# WHAT TO DO:
Copy the data below word for word, from the line containing "[1, 46, 44, 251] [5, 172, 30, 222]" through the line containing "field with grass", leaving out the pictures.

# RAW DATA:
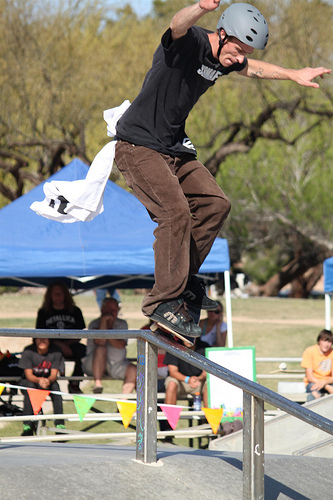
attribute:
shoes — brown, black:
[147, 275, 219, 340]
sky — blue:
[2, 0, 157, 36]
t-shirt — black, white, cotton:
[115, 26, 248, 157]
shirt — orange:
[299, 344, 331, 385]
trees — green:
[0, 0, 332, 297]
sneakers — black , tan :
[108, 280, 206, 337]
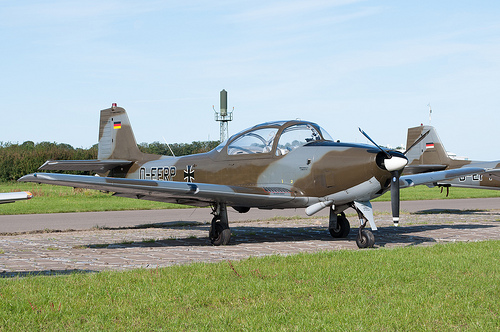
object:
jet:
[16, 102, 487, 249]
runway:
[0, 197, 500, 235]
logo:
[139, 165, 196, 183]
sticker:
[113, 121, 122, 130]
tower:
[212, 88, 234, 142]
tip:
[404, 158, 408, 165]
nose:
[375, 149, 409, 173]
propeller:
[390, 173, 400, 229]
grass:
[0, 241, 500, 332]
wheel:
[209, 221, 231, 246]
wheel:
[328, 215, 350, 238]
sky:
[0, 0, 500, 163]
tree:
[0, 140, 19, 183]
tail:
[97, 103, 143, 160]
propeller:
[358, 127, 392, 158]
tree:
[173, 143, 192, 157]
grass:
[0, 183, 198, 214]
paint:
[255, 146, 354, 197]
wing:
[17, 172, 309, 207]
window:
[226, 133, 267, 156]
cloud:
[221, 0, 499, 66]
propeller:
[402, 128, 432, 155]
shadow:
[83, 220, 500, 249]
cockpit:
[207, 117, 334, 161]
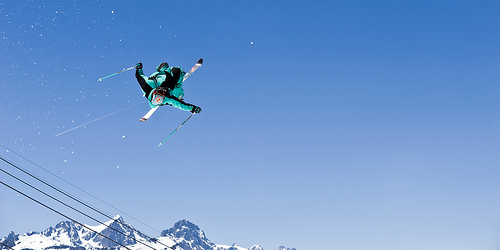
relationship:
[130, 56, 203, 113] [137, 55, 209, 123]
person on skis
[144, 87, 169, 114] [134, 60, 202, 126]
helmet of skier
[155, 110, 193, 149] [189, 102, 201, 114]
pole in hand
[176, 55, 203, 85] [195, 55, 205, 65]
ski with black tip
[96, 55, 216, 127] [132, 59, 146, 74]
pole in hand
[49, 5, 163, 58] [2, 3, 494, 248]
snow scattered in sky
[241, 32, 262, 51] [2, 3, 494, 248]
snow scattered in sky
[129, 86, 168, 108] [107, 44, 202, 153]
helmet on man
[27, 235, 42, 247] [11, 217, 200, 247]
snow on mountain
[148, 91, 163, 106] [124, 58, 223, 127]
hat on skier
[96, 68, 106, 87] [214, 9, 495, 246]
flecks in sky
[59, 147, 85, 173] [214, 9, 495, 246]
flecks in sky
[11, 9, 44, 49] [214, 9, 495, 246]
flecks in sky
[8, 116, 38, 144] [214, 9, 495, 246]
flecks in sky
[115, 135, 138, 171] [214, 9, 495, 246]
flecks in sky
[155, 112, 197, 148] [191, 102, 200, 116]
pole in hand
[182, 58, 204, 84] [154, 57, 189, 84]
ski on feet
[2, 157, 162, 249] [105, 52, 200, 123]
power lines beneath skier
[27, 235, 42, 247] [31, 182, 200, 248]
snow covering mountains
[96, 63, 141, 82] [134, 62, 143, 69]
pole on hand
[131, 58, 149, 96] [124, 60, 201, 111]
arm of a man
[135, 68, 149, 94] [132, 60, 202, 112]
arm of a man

* * *

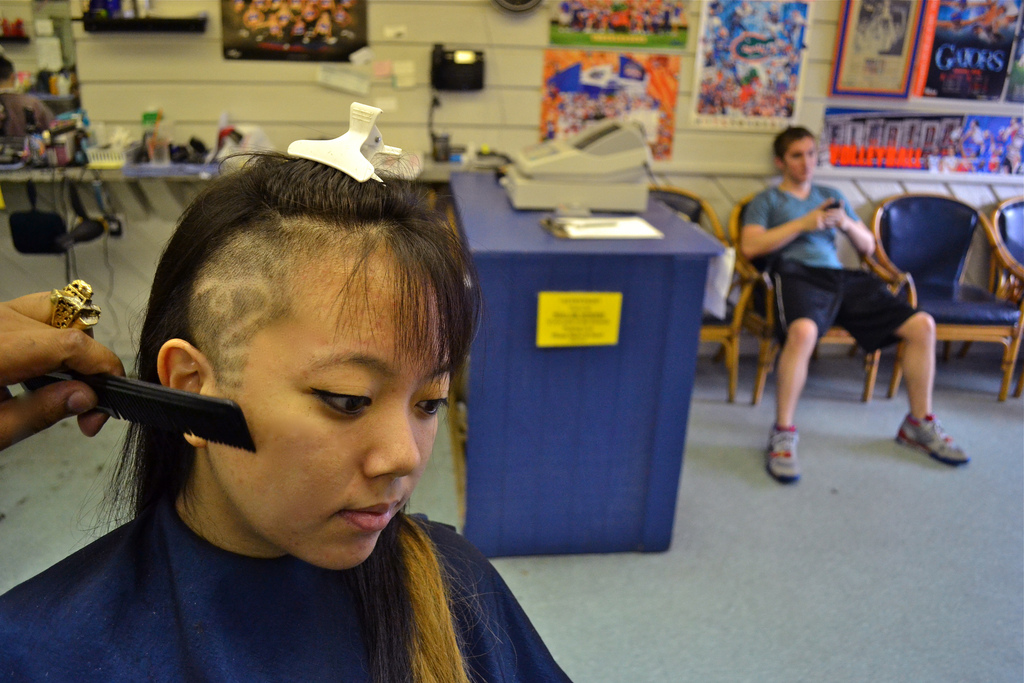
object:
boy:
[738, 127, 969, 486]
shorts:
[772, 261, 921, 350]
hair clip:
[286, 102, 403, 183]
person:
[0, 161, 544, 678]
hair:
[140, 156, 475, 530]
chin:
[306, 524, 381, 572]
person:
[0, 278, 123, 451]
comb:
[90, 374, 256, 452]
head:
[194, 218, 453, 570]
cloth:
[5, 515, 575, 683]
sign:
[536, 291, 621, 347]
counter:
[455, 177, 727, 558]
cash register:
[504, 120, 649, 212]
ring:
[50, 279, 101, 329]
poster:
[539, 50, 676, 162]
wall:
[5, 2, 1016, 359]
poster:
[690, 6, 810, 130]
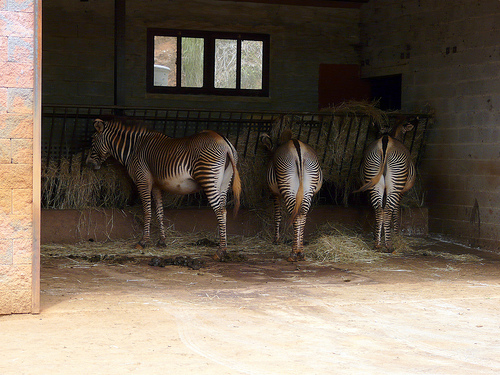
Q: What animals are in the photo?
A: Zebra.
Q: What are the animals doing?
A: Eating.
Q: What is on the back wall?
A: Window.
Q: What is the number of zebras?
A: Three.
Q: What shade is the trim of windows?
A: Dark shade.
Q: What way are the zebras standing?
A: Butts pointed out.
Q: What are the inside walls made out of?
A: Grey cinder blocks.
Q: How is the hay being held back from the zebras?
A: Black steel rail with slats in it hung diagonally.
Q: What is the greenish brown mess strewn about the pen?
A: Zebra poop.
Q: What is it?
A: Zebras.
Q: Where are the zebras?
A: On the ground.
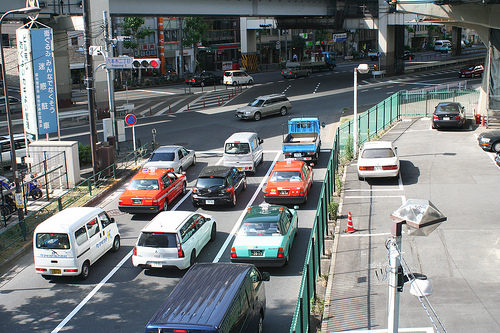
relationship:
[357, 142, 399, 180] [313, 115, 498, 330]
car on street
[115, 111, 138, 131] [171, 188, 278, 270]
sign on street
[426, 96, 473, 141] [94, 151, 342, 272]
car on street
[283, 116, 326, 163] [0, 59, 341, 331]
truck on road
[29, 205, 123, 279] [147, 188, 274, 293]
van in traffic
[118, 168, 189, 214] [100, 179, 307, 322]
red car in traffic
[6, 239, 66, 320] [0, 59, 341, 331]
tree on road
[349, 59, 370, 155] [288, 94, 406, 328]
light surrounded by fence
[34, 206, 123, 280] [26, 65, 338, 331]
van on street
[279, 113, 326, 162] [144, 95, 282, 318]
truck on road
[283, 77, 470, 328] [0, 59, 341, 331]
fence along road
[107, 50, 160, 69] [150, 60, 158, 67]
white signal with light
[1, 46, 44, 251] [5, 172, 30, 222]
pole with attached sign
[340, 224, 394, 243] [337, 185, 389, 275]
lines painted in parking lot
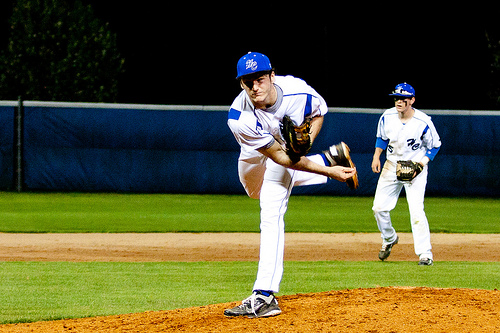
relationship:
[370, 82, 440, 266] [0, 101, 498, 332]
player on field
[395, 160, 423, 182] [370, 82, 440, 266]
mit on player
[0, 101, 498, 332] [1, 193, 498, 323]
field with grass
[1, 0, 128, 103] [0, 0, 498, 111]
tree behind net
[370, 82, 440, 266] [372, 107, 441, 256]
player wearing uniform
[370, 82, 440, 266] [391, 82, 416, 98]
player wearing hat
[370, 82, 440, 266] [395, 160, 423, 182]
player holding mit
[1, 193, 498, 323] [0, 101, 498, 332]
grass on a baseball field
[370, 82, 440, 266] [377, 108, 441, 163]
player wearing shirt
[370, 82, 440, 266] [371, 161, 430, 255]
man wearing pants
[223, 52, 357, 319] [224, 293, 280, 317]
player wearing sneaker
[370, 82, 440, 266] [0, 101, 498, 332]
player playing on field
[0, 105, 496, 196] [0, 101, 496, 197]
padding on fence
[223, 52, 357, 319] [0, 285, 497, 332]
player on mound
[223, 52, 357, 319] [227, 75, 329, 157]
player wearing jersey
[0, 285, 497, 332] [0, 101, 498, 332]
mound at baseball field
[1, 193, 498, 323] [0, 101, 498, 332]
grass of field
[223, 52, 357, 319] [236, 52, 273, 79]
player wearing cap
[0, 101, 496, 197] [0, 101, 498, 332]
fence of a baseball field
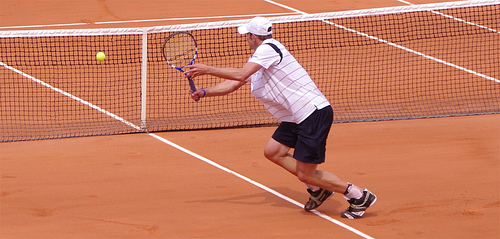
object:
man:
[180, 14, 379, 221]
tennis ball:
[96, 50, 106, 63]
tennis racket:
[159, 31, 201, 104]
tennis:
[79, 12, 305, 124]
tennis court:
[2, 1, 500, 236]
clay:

# EXERCISE ANSWER:
[1, 46, 44, 251] [5, 172, 30, 222]
pole with attached sign
[340, 224, 394, 243] [337, 185, 389, 275]
lines painted in parking lot
relationship:
[370, 82, 440, 266] [0, 101, 498, 332]
player on field
[395, 160, 423, 182] [370, 82, 440, 266]
mit on player
[0, 101, 498, 332] [1, 193, 498, 323]
field with grass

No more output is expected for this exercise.